I caught just a bit of Sarah Palin’s speech from the Lincoln Memorial this morning while I was trying to wake up to NPR news. I heard her claim that the way to return America to greatness was to honor our military personnel. I admit to being only partially awake, but such a statement was enough to wake me. Now, I admit I am not a fan of Sarah Palin. At the same time I am not willing to bash her because she is a woman. But whoever writes her copy missed the boat on this one.
I am of the generation that watched the Vietnam War divide a nation and cripple our self esteem. I had high school classmate killed there, childhood playmates changed by that war and worked with a generation of clergy many of whom dodged the draft by going to seminary. I never once in all those years thought less of those who fought for my country. I have honored them even when I thought the wars that they were fighting were wrong.
The Vietnam War began the sobering wake-up call to the US that perhaps we were not as righteous a nation that we thought it was. For me, it was a putting away of childish post-WWII triumphalism in regards to our nation’s place in the world.

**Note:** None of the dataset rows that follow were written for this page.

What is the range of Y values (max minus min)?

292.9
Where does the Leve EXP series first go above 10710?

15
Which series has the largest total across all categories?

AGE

But the Boomer generation often took out its disappointment with Vietnam on those who served there rather than on those who sent them.
I have always honored those who serve in the military. I respect the desire of young people who want to serve their country by putting their lives on the line so I can worship and speak freely. What I do not honor are those who use our youth as cannon fodder for the military-industrial complex or for questionable “American assets.”

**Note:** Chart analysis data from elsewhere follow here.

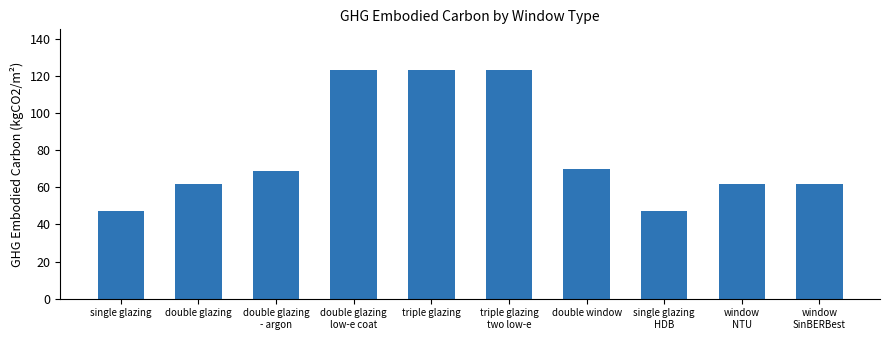

What is the maximum value shown in the chart?

123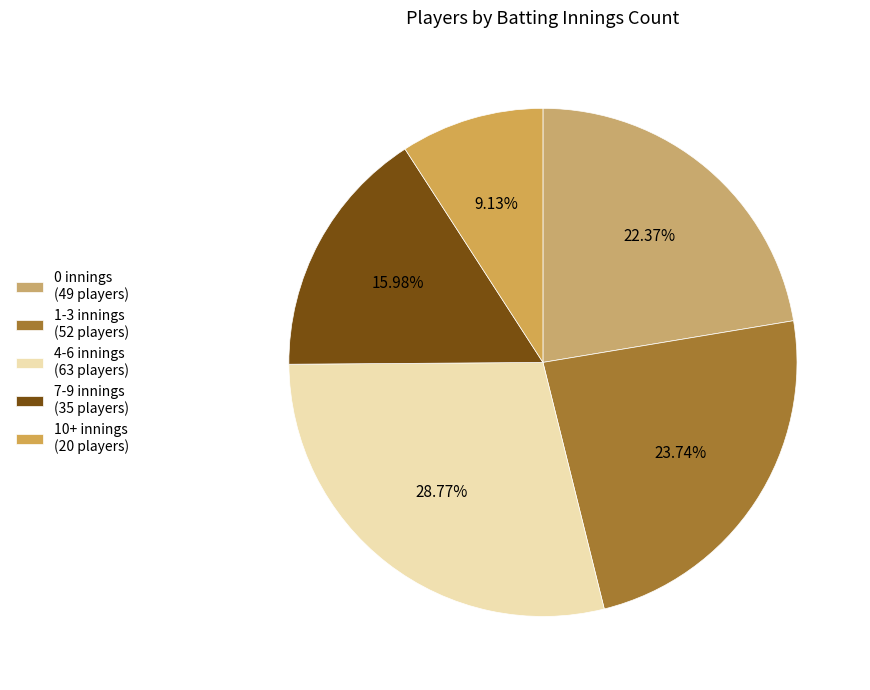

Which has a higher value, 1-3 innings or 4-6 innings?

4-6 innings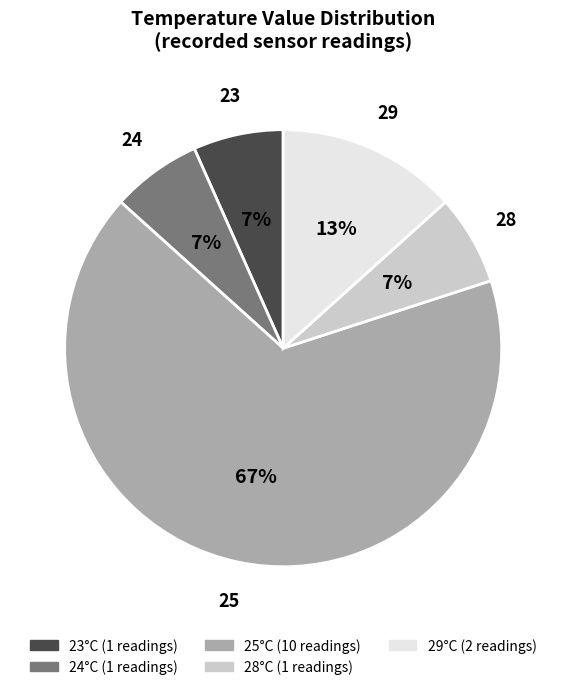

Is there a majority slice in this chart?

Yes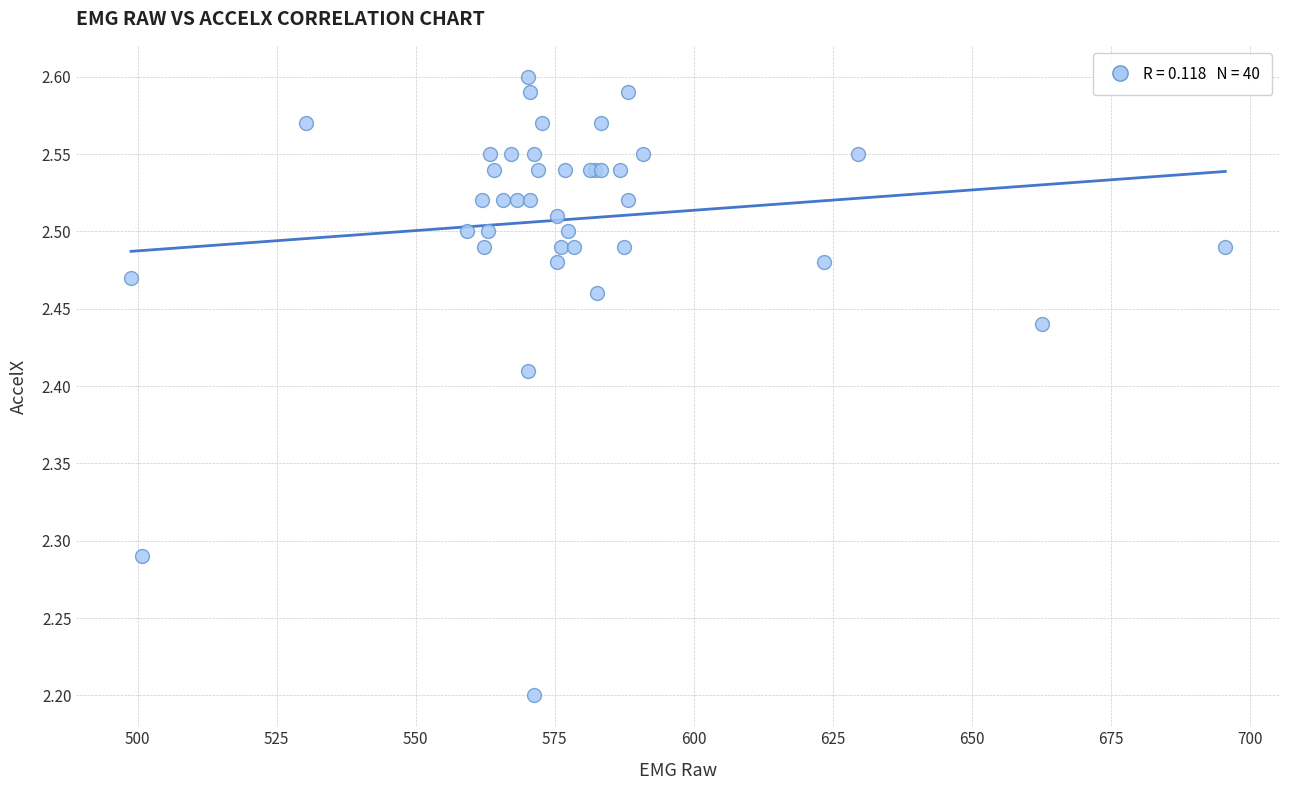

What Y value in the scatter plot is closest to 2?

2.2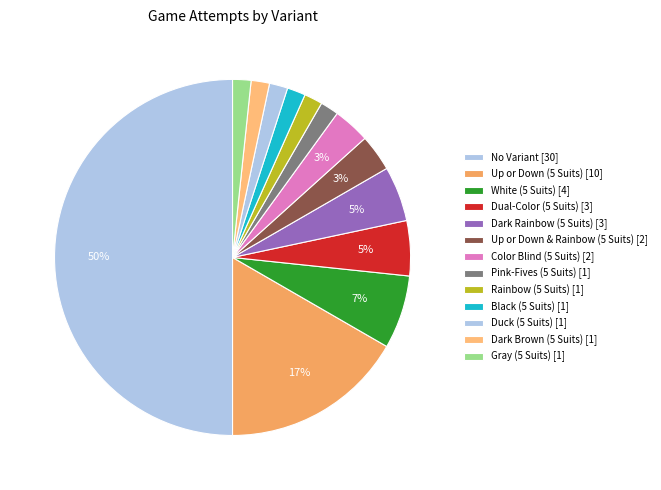

How much of the chart is everything except Dual-Color (5 Suits)?

95.0%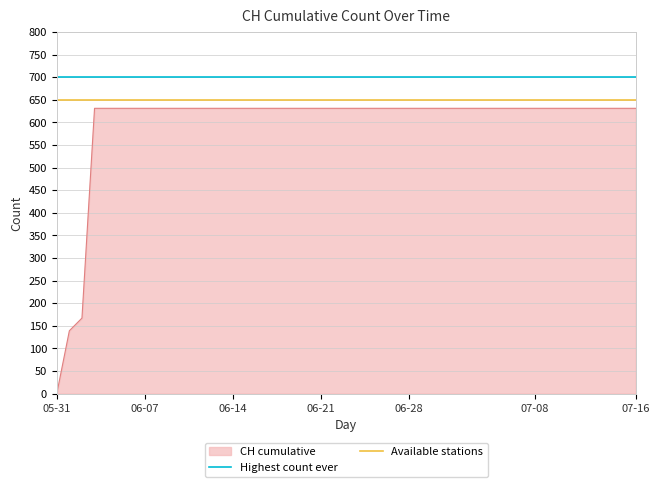

Where is Highest count ever nearest to the value 700?

05-31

After spending almost 10 years as rector of a parish in the DC area in which 75% of the parish were either military or veterans, I know the good that our military personnel can do and be in society. But to honor them as a way to address the real and present problems in American society is mere foolishness. And I am angry at the men who wrote Sarah Palin’s copy. That kind of American pie rhetoric which is often served up as patriotism pales in her hands. It makes her look like an idiot and I don’t believe she really is.

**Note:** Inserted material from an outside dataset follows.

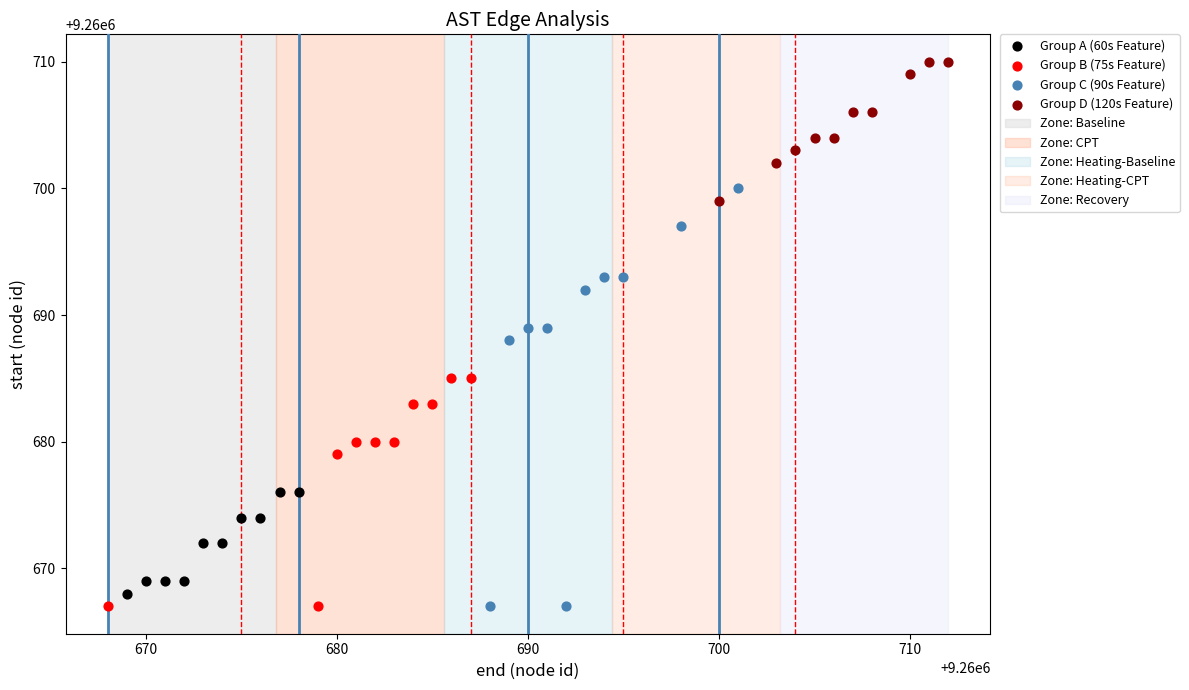

Which series has the widest spread of Y values?

Group C (90s Feature)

The financial crisis that Obama is supposed to have straightened out in less than two years in office was the result of decades of financial deregulated mismanagement. It won’t work out in a mere 18 months. And an American populace that cannot understand that cannot understand the real significance of our young people who are serving their country in Iraq and Afghanistan. There is a significant number of Americans who somehow believe that this nation is above the normal ebb and flow of history—that we don’t deserve to feel the consequences of mismanagement, or poor leadership. We can have rallies on the Mall and make it better rather than buckling down and doing the hard work of figuring out where we have failed in being good neighbors to one another and the world, where we have thrown money at problems that have never ceased, and where we have mocked the US Constitution by claiming that property is more important than our people.
Waking up to Sarah Palin is enough to set my day awry. Now I need to spend some time with Coffee, not tea, and God to get my soul centered.
1 comment:
Thank you. So well said. I really appreciate this.